**EXERCISE**
Look through the material below. Copy each line that contains the string "bottom".
Start of DATASET CONTENT
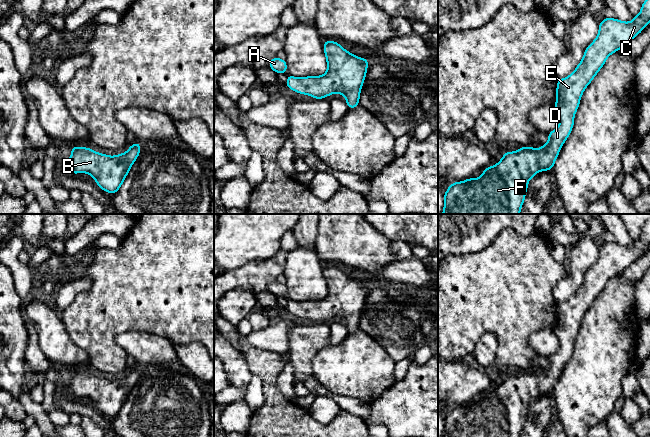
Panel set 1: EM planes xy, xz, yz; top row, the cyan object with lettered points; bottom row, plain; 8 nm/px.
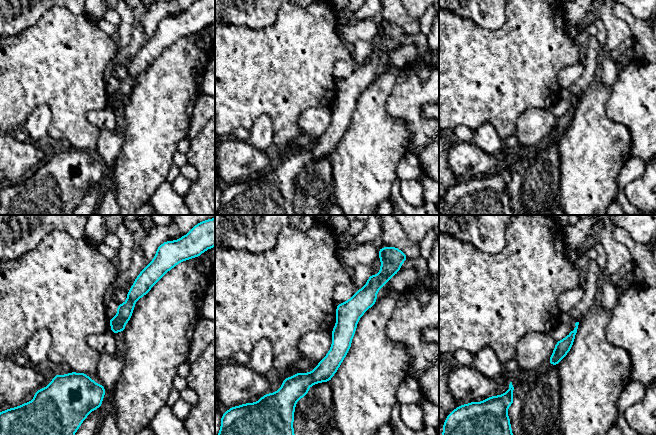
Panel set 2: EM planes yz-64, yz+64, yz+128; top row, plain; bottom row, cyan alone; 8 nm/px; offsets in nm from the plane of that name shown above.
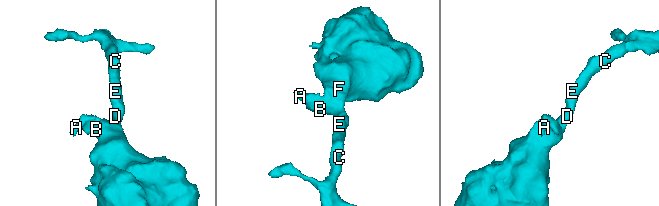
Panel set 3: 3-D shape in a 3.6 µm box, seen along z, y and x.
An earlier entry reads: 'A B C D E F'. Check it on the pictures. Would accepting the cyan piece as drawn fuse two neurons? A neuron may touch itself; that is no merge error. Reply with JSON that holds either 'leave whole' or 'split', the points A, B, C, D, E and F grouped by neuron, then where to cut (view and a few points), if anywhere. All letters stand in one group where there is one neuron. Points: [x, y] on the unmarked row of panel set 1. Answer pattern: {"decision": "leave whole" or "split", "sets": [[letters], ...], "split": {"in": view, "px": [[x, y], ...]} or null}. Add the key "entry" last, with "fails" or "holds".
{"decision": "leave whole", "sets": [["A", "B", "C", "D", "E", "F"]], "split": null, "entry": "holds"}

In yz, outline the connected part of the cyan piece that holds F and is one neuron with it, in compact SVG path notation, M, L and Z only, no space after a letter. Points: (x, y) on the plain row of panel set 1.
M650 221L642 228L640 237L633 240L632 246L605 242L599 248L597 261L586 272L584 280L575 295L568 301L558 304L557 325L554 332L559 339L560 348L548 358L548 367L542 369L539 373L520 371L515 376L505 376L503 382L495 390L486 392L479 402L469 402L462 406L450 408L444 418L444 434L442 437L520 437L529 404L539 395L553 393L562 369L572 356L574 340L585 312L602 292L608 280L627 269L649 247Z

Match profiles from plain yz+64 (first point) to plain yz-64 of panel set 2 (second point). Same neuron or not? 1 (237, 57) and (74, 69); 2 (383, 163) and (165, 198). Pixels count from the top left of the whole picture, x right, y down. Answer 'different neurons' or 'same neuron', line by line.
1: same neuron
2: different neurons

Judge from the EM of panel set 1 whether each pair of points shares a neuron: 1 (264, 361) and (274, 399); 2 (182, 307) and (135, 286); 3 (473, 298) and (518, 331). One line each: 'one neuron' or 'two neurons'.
End of DATASET CONTENT
**SOLUTION TO THE EXERCISE**
Panel set 1: EM planes xy, xz, yz; top row, the cyan object with lettered points; bottom row, plain; 8 nm/px.
Panel set 2: EM planes yz-64, yz+64, yz+128; top row, plain; bottom row, cyan alone; 8 nm/px; offsets in nm from the plane of that name shown above.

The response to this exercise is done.